Copy out again, unchanged, the listing below from the line that has "image of neoplastic" through the line that has "in glomeruli show".

----------------------------------------

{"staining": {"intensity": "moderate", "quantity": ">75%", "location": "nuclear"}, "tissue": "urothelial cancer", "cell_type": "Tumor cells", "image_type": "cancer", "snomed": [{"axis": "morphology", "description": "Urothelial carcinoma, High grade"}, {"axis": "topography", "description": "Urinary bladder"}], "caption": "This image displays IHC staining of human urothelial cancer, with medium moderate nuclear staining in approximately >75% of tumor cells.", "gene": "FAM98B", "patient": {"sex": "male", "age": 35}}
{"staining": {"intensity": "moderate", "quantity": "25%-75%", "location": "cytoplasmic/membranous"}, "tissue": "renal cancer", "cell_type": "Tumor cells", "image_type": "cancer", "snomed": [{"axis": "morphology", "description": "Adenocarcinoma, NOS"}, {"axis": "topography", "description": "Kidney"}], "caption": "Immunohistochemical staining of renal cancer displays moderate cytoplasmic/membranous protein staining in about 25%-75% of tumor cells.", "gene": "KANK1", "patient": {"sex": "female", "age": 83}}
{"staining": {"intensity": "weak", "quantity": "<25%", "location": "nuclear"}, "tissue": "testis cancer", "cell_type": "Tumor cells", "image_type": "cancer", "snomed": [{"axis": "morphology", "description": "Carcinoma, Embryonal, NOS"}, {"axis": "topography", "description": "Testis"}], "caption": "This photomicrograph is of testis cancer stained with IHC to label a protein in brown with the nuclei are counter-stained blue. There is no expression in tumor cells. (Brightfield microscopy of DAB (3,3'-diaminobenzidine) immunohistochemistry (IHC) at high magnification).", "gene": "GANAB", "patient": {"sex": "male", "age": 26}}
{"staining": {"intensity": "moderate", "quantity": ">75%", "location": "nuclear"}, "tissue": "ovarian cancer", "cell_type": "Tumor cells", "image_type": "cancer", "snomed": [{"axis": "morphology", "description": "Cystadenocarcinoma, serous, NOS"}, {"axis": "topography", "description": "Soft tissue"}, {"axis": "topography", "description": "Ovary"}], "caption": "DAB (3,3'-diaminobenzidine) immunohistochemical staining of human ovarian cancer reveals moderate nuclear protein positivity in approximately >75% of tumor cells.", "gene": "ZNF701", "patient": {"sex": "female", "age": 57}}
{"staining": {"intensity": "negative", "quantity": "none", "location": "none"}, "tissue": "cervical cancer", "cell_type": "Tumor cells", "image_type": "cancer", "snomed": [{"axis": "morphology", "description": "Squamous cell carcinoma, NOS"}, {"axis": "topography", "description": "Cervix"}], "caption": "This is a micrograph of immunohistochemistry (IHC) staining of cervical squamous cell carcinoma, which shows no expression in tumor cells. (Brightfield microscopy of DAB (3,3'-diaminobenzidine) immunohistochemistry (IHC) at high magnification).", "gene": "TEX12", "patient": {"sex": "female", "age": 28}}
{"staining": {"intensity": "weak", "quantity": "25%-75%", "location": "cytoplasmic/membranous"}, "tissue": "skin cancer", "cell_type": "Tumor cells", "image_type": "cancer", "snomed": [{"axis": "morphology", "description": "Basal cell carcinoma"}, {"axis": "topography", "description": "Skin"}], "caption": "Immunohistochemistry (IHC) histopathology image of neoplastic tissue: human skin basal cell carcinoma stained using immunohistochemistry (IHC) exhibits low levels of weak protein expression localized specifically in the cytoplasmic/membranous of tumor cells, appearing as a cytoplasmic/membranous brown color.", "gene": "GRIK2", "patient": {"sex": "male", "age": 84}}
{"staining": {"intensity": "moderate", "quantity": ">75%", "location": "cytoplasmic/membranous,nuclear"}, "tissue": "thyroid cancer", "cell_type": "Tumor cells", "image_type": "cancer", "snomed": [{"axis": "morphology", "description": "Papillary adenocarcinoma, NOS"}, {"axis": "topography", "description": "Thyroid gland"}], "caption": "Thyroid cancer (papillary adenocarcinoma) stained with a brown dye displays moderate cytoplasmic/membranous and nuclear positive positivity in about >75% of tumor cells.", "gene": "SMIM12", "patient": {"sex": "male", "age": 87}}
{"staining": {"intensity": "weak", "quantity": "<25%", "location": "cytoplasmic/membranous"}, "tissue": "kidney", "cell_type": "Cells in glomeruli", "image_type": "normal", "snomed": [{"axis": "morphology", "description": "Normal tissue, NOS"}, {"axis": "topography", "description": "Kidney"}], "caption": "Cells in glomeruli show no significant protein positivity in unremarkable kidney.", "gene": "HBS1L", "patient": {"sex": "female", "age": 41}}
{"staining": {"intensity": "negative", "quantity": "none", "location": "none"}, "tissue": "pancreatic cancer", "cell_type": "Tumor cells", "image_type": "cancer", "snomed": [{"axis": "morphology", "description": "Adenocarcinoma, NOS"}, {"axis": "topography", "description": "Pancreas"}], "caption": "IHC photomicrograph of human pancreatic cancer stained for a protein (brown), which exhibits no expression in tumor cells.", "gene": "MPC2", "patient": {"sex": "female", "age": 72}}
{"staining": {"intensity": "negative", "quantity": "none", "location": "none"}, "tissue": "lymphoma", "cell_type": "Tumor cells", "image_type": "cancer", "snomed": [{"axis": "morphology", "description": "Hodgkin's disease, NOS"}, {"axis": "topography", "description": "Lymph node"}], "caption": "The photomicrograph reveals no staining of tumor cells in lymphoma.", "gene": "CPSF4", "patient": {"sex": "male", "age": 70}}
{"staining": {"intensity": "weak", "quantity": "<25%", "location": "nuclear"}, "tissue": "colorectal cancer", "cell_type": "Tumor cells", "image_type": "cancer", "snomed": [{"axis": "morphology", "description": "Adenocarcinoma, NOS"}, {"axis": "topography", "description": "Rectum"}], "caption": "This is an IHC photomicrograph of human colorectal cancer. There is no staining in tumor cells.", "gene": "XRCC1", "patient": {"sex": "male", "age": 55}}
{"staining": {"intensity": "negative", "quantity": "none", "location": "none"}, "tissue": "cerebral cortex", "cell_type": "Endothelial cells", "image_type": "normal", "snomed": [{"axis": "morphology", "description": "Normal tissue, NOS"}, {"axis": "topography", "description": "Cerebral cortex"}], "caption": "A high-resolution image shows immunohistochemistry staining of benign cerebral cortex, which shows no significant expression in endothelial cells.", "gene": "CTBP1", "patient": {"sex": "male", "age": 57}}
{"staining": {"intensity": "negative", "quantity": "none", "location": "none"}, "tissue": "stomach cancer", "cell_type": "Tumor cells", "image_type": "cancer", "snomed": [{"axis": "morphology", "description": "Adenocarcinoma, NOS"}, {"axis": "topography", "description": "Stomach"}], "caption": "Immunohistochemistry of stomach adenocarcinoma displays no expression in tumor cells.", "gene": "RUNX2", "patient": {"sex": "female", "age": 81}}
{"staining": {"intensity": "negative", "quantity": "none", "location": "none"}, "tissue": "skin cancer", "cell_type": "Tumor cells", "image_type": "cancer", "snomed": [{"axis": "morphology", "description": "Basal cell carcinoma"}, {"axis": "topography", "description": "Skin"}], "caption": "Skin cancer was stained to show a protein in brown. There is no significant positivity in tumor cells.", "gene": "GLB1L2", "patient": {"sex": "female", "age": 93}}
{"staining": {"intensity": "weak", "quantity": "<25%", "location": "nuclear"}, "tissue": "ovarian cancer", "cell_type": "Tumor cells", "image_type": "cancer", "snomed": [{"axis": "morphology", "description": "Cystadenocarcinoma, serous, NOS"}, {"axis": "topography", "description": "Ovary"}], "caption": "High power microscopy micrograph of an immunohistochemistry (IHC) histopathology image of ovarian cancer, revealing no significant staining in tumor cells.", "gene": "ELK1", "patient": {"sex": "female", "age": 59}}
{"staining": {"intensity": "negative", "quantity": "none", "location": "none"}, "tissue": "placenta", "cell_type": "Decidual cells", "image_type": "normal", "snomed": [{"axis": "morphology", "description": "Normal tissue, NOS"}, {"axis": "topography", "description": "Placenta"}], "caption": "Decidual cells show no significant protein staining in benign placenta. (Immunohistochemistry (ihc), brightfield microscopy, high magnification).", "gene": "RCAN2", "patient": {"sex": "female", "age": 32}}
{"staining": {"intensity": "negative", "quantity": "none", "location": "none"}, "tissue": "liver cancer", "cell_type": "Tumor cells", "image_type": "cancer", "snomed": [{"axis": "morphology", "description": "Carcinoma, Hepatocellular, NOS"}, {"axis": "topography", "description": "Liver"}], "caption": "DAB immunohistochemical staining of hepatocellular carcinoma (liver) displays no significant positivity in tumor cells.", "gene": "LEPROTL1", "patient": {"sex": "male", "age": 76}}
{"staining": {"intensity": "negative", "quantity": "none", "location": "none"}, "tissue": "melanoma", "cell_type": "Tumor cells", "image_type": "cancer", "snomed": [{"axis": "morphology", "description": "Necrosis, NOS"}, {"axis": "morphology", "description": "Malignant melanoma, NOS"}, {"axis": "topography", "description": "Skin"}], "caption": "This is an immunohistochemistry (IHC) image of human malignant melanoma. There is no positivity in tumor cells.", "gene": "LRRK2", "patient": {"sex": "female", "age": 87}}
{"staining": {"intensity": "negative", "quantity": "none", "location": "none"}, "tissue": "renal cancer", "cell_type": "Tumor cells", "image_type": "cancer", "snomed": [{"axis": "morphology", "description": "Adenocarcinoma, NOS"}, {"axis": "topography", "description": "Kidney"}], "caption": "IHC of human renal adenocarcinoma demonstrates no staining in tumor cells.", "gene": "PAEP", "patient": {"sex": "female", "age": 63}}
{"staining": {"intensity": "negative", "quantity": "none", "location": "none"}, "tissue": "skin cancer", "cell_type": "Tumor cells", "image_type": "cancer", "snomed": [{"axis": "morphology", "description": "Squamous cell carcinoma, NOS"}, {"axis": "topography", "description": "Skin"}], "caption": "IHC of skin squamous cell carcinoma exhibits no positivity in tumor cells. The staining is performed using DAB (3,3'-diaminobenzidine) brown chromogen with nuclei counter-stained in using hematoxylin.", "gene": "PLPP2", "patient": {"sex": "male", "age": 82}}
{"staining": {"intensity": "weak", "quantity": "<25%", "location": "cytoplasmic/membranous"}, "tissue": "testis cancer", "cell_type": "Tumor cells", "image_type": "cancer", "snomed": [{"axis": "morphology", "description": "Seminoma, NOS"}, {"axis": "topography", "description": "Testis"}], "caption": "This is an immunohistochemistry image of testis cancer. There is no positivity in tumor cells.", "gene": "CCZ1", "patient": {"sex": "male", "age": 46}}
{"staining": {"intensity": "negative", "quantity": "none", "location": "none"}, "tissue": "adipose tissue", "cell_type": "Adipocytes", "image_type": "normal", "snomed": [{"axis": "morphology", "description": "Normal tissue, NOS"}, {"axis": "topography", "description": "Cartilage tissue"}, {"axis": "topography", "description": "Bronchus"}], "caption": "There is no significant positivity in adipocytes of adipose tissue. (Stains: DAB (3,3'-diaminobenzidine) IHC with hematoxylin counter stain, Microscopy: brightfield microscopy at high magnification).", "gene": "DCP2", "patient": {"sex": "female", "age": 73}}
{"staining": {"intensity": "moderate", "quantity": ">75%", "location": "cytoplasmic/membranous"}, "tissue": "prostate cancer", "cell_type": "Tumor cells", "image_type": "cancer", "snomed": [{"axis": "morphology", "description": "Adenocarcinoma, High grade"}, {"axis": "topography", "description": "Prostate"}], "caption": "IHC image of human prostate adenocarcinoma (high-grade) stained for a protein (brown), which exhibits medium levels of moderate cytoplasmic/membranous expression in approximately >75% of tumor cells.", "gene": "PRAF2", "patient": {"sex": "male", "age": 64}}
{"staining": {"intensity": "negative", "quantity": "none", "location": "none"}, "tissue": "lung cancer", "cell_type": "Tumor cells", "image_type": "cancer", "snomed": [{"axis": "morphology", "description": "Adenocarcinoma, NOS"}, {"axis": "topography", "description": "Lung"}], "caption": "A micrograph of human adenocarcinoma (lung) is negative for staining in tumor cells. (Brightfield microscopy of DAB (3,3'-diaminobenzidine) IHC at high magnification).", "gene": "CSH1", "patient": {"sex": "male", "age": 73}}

----------------------------------------

Solved exercise ->
{"staining": {"intensity": "weak", "quantity": "25%-75%", "location": "cytoplasmic/membranous"}, "tissue": "skin cancer", "cell_type": "Tumor cells", "image_type": "cancer", "snomed": [{"axis": "morphology", "description": "Basal cell carcinoma"}, {"axis": "topography", "description": "Skin"}], "caption": "Immunohistochemistry (IHC) histopathology image of neoplastic tissue: human skin basal cell carcinoma stained using immunohistochemistry (IHC) exhibits low levels of weak protein expression localized specifically in the cytoplasmic/membranous of tumor cells, appearing as a cytoplasmic/membranous brown color.", "gene": "GRIK2", "patient": {"sex": "male", "age": 84}}
{"staining": {"intensity": "moderate", "quantity": ">75%", "location": "cytoplasmic/membranous,nuclear"}, "tissue": "thyroid cancer", "cell_type": "Tumor cells", "image_type": "cancer", "snomed": [{"axis": "morphology", "description": "Papillary adenocarcinoma, NOS"}, {"axis": "topography", "description": "Thyroid gland"}], "caption": "Thyroid cancer (papillary adenocarcinoma) stained with a brown dye displays moderate cytoplasmic/membranous and nuclear positive positivity in about >75% of tumor cells.", "gene": "SMIM12", "patient": {"sex": "male", "age": 87}}
{"staining": {"intensity": "weak", "quantity": "<25%", "location": "cytoplasmic/membranous"}, "tissue": "kidney", "cell_type": "Cells in glomeruli", "image_type": "normal", "snomed": [{"axis": "morphology", "description": "Normal tissue, NOS"}, {"axis": "topography", "description": "Kidney"}], "caption": "Cells in glomeruli show no significant protein positivity in unremarkable kidney.", "gene": "HBS1L", "patient": {"sex": "female", "age": 41}}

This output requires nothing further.